Poster
in
Workshop: Foundation Models for Science: Progress, Opportunities, and Challenges
Specialized Foundation Models Struggle to Beat Traditional Supervised Learning Baselines
Ritvik Gupta · Zongzhe Xu · Wenduo Cheng · Alexander Shen · Junhong Shen · Ameet Talwalkar · Misha Khodak
Keywords: [ foundation models ] [ autoregressive models ] [ hyperparameter optimization ] [ supervised learning ] [ genomics ] [ satellite imaging ] [ convolutional networks ] [ neural architecture search ] [ time series ]
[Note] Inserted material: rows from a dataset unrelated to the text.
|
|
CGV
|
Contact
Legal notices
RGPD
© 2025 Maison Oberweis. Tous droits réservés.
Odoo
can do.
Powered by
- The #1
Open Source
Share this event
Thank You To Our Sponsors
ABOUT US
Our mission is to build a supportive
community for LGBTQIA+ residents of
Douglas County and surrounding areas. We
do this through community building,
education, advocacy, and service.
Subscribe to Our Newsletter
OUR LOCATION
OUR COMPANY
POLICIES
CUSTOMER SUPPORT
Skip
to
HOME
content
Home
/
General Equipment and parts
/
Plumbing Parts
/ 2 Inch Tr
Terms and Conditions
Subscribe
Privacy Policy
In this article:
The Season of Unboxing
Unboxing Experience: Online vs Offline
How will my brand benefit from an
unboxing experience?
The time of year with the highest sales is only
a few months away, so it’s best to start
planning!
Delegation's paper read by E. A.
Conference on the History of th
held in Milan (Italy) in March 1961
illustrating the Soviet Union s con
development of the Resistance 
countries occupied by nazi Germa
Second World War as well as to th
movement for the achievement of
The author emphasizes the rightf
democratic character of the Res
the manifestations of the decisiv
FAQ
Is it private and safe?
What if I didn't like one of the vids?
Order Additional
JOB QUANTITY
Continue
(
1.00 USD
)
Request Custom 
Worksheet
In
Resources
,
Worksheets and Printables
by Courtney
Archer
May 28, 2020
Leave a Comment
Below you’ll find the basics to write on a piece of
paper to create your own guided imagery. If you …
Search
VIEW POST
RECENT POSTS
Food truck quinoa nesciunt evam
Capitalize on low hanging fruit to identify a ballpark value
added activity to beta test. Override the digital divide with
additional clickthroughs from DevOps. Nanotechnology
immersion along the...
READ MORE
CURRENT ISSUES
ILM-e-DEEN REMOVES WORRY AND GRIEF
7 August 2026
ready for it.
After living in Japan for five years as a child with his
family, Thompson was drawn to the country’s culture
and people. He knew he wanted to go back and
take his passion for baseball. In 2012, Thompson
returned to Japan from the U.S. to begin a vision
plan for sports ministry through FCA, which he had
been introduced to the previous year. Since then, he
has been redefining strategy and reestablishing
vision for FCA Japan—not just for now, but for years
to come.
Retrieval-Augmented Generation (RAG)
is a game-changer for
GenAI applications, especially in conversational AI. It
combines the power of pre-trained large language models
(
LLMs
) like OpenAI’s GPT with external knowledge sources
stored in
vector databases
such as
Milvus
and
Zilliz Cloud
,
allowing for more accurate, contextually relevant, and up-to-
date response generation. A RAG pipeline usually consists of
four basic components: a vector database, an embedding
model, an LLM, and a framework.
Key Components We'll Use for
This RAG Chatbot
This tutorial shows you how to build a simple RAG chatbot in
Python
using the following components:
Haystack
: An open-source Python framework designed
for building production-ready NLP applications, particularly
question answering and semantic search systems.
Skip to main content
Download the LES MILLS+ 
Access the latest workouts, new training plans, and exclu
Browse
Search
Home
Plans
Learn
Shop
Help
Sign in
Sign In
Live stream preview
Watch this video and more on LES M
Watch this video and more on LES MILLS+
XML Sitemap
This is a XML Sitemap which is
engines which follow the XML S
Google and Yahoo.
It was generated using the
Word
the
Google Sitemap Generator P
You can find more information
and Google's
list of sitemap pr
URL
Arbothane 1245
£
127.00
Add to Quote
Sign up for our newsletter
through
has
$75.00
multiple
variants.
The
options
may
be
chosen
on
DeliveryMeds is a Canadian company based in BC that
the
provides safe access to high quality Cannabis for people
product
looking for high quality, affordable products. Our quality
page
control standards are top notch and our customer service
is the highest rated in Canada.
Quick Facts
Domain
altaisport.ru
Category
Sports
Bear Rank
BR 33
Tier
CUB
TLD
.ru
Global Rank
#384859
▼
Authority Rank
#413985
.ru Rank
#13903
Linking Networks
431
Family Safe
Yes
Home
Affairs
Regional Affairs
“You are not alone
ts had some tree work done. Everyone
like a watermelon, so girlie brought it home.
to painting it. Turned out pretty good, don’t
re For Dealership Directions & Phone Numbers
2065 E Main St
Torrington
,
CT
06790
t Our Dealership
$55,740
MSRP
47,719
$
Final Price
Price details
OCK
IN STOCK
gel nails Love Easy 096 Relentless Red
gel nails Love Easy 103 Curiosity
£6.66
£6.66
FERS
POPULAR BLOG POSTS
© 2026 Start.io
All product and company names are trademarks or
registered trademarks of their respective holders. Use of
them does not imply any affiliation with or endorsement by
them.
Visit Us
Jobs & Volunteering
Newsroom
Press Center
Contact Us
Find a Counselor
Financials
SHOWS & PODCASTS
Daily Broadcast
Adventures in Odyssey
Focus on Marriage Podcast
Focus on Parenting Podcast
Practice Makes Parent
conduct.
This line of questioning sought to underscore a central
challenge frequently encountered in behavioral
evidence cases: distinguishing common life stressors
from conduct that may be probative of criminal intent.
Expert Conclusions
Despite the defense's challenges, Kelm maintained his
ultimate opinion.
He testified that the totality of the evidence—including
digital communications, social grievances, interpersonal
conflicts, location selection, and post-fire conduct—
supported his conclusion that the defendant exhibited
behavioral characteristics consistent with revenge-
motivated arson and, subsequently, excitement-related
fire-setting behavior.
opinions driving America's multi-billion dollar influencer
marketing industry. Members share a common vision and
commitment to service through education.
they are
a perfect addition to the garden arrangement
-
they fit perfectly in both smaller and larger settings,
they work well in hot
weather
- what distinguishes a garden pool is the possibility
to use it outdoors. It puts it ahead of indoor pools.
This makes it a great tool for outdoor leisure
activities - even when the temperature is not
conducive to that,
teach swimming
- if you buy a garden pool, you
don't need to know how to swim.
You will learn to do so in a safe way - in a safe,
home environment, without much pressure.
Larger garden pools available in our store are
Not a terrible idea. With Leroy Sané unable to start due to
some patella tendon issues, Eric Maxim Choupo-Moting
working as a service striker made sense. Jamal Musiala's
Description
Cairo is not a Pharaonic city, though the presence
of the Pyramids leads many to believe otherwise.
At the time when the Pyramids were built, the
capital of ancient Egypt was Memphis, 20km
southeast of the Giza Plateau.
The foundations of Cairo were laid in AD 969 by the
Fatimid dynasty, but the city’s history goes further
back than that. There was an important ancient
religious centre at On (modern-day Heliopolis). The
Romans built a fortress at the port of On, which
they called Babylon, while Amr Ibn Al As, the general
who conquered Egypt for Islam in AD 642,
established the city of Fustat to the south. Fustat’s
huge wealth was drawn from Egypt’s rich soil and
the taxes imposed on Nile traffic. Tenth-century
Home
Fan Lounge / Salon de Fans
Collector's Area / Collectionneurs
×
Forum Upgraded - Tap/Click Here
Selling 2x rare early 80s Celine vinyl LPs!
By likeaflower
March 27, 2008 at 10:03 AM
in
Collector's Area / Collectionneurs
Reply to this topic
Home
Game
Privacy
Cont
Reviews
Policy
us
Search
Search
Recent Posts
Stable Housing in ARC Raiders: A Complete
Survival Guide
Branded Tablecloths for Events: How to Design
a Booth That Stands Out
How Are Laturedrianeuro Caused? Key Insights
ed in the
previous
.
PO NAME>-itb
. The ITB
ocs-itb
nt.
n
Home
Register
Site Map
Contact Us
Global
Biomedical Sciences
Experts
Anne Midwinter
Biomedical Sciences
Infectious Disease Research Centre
Following its success for vision and text, the ``foundation model'' (FM) paradigm---pretraining large models on massive datasets and fine-tuning them on target tasks---has been rapidly extended to domains in the sciences, engineering, healthcare, and beyond. While each successive model demonstrates improvement over its predecessors, what is less clear is whether this progress has achieved what FMs in vision and text accomplished: the supplanting of traditional supervised learning. We present a comprehensive investigation across three modalities---genomic sequencing, satellite imagery, and time series---where multiple FMs have been developed, with a focus on careful comparison with a standard supervised learning workflow: architecture development, hyperparameter optimization, and model training, all using only data from the target task. Our study of over thirty tasks shows that it is consistently possible to train a reasonably simple model---no more complicated than a lightly modified wide ResNet or UNet---that outperforms specialized FMs in these domains. Specifically, we attain state-of-the-art performance on the Nucleotide Transformer benchmark in genomics, compete with the latest pretrained Transformers for satellite imaging, and use an auto-regressive model to outperform all except one evaluated FMs on a suite of time series tasks. Our work demonstrates that the benefits of large-scale pretraining have yet to be fully realized in many specialized domains, reinforces the need to compare with strong, well-tuned baselines when evaluating new FMs, and introduces an easy-to-use, open-source, and automated workflow for doing this comparison.